We’ve written a lot about the scary complications associated with vaginal mesh, synthetic devices that are surgically implanted to treat women suffering from prolapse. This condition, which afflicts millions of women after childbirth or as they age, occurs when stretched or weakened pelvic-area tissues give way, allowing the bladder or other organs to sag or bulge into the vagina.
Now, adding to the mounting data on the potential risks of prolapse surgery in general, a new study in the Journal of the American Medical Association finds that a common surgical treatment for prolapse — one considered the “gold standard” involving abdominal surgery — fails nearly 1 out of 3 women.
So why does prolapse surgery matter? As the JAMA study authors note, nearly 1 in 4 woman have at least one pelvic floor condition and “more than 225,000 surgeries are performed annually in the United States for pelvic organ prolapse.” So, any woman considering this surgery should be aware of the “long-term risks of mesh or suture erosion.”
(Just to be clear, the latest JAMA study is not about the more problematic vaginal mesh surgery that the FDA has flagged with two safety alerts in the last five years and more recently, requirements that manufactures conduct new testing in the mesh products. In these procedures, surgeons implant the mesh vaginally and use it as a scaffold for support. From 2005 to 2010, the FDA received nearly 4,000 reports of serious complications, including mesh erosion, severe pain, nerve damage, bleeding and other serious problems, some that required multiple hospitalizations and repeat surgeries.)
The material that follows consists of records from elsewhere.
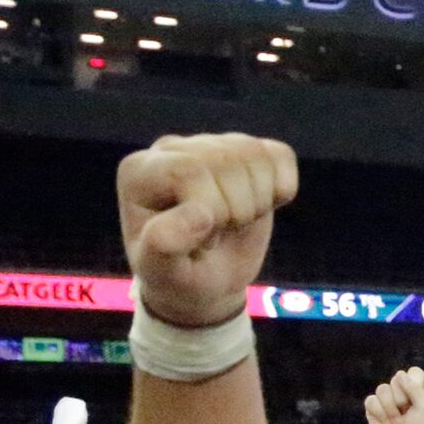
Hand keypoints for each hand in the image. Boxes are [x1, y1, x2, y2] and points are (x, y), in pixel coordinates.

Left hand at [118, 133, 296, 328]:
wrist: (206, 278)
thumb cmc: (178, 275)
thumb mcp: (161, 272)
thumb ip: (164, 245)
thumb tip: (200, 214)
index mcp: (140, 172)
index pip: (190, 170)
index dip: (212, 210)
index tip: (202, 240)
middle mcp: (171, 149)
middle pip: (226, 161)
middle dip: (237, 210)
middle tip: (220, 233)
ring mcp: (210, 146)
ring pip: (254, 155)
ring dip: (258, 202)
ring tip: (236, 221)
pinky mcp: (246, 152)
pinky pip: (279, 156)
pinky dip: (283, 188)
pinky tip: (261, 206)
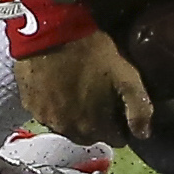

USA Today reports on the latest findings:
Doctors found that the “gold standard” prolapse surgery, a procedure called abdominal sacrocolpopexy, often fails to relieve symptoms of prolapse, which can cause discomfort and difficulty voiding, according to a study published in the Journal of the American Medical Association last week.
In this surgery, doctors use tissue or synthetic mesh to attach the top of the vagina to a ligament in the lower back, says Ingrid Nygaard, a professor of obstetrics and gynecology at the University of Utah School of Medicine and lead author of the new study, which followed 215 women for about seven years.
In that time, nearly one in three women saw their symptoms return or had their pelvic organs slip out of place again, the study says. About 17% needed additional pelvic surgery within seven years, either to treat the original prolapse, correct a new prolapse or treat complications related to the synthetic mesh, the study says.
In about one in 10 women, the mesh protrudes through tissue, which can cause inflammation and bleeding, Nygaard says.
Jessica McKinney is a physical therapist in Boston who specializes in women’s health and recently launched a new website for women and clinicians to talk about pelvic-related health issues. McKinney, also co-owner and Director of Women’s and Pelvic Health at Boston-area Marathon Physical Therapy and Sports Medicine, says that while surgery may be the best option for some women, there are several non-surgical measures — from pelvic floor massage to specific muscle exercises to work on breathing and posture — that can alleviate the
pain, discomfort and other symptoms associated with prolapse.
She says she can’t comment on the prolapse study with respect to specific surgical technique and procedure, but she still has these thoughts to share:
” “What stands out to me the most in these findings is that it documents a deterioration in effectiveness over time. It begs consideration of what are the women doing and how are they living in their bodies during the years following surgery, and are they doing so in a way that is protective of the repair or not. While it has long been standard of care to utilize physical therapy services pre-and post-operatively in orthopedics, this is not yet the current standard in female pelvic medicine and reconstructive surgery. The role of such interventions would be to comprehensively address “local” issues of pelvic floor muscle strength and endurance, but more importantly to address how the pelvic floor is functionally integrated with breathing, the deep abdominals, posture, alignment, whole body strength, and movement so that the effect of everyday stresses on the repair are minimized over time. Addressing toileting habits, weight management, lifting mechanics, and specific exercise activities falls under this umbrella, as well. From these findings, I am less convinced that the surgeries themselves are lacking, but rather that we have not yet applied the full spectrum of support, education, and exercise necessary to achieve optimal long-term outcomes. Achieving this level of care requires a multidisciplinary approach and patients who are equally engaged in the process, willing to modify behaviors or activities as necessary in order to achieve better outcomes.”